M: Thanks for your comments. I'd like to hear about your experience in Taliban country. Afghanistan or Pakistan? During the Taliban's reign? Glad they're deposed?

Tell me if I'm wrong here: unlike Mr. Mubanga, you didn't go there explicitly to study Islam under the Taliban. Of all the Islamic schools, he freely chooses the most extreme, the Taliban. (And al-Qaida training camps nearby.)

I don't doubt that he's an accomplished rapper, or that he's performed with kuffar. From his actions (fleeing Afghanistan instead of fighting along side his classmates), it seems he doesn't have his Taliban classmates' stomach for the fight-to-the-death (to his credit).

But he did have the stomach to donate his British passport to al-Qaida, and tell every necessary and convenient lie.

If it turns out the London bombers were these youths from Leeds, we'll hear about their talents and abilities, their friends and "good" sides, too. Yet they were fully capable of the evil they did.
 


maybe they are all just Muslim youngsters who have read Mr. Khutabahs works at a certain age.

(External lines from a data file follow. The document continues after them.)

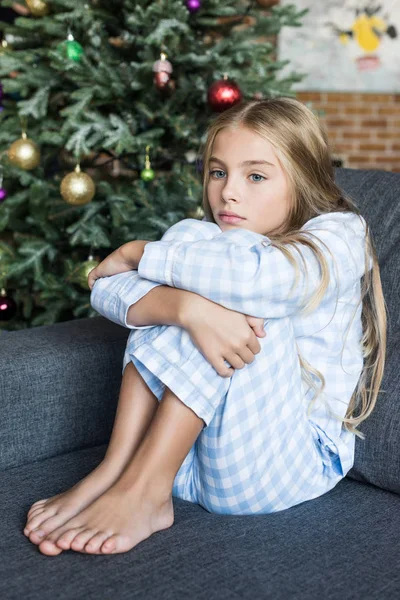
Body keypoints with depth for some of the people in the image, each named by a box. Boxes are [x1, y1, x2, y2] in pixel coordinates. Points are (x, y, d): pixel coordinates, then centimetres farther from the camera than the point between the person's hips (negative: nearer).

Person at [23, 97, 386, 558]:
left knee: (246, 298, -24)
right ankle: (116, 471, -21)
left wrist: (137, 253, -14)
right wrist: (188, 306, -33)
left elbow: (250, 274, -29)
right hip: (189, 452, 4)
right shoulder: (203, 242, 9)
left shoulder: (338, 237, -5)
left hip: (289, 465, -4)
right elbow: (106, 290, -11)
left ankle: (141, 489, -23)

...events are slow burn over a period of time they believe in violent Jihad against "Jahiliah"

Its wierd what you say about

"Even bin Laden himself is regarded as a "soft spoken, humble and simple man."

all the taliban I met in pakistan were OK. they were disapointed that I wasn't a Muslim, but weren't shouting "infidel!" at me in the street like the shop keepers were.

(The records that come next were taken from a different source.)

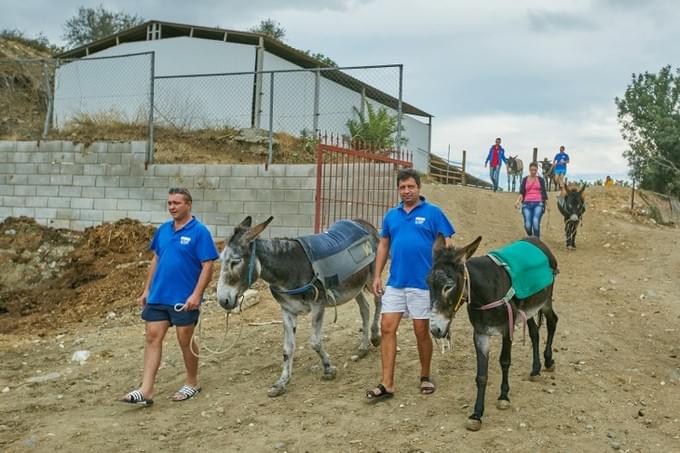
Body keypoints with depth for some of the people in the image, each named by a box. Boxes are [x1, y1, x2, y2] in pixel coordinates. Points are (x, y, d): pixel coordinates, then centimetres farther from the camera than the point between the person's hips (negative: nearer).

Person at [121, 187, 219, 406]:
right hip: (158, 296, 6)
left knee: (185, 341, 7)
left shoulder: (199, 232, -11)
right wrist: (146, 290, 13)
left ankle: (192, 383, 25)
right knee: (152, 338, 2)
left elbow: (207, 266, -14)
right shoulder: (163, 229, 8)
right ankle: (146, 390, 4)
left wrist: (197, 294, -22)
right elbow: (156, 260, 15)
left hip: (184, 299, -6)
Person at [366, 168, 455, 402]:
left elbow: (446, 245, -5)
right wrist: (377, 276, 8)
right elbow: (383, 246, 14)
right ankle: (387, 384, 4)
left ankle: (425, 376, 28)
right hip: (395, 283, 4)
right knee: (387, 328, -1)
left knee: (421, 331, 7)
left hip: (423, 284, -4)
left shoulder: (433, 212, -4)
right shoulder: (391, 215, 9)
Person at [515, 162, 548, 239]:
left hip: (538, 204, -1)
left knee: (536, 223, -21)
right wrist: (518, 201, -16)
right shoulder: (525, 179, 10)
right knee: (527, 225, -8)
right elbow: (521, 192, 1)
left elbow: (544, 192, 14)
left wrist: (547, 204, 13)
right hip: (527, 204, 1)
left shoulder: (541, 180, 11)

I could see how combination of the invasion of Iraq and some parts of the north of England and the work of khutabah on an emerging muslim youth could create these people everywhere.
 


in the mountains women didnt seem to suffer. everyone worked too hard and had to co-operate.

some groups seemed conservative and religious and others pretended to be but were really into politics.

Bit like Texas probably
 


I honestly laugh at Muslims who have sat next to Tony Blair to try and form an ideology which will defeat this "jihad" together.

"Sitting down with a kaffir who has the blood of innocent Muslims on his hands?"

No way.

ANY Muslim at the moment who allies himself with Tony blair is off the radar for these people em masse.

In a strange way I feel that I am doing exactly the same thing as "the peace keeper Tony Blair" is with Mr Hamzas friends though.

I disagree with them on a number of issues but I think that their main "focus" is on defending Muslims who have already been attacked in their own countries.

They seem very proud of this ideology in Finsbury park and look down on anyone who would bomb over here.

I think most of them had their "justified warfare" in Bosnia and Afghanistan against the Russians.

It is possible that the embryos of his "violent sybolic Jihad" passed through Finsbury park.
 


if "the power of nightmares" is correct all this violent philosophy came from people who wrote whilst being tortured?

its wierd.
 


To answer your question, yes, I'm delighted that the Taliban are gone, and so are my Afghan friends. (So, incidentally, are 200,000 British heroin addicts - the price of heroin has crashed since the Taliban went...)

I'm also quite surprised at how quickly and cleanly the Afghanistan campaign went. Every other major power who has got themselves involved in Afghanistan... well I'm sure you know the history.

But is life on the ground in Afghanistan all that different? I can't say, but suspect that it might not be. I sincerely hope and pray things get better for what at times literally seems a completely God-forsaken country.

And things in North-west Pakistan have got worse even as things in Afghanistan have got better(?) - the Islamists just jumped to the other side of the border. NWFP is getting even more repressive than it was before. If you can imagine such a thing.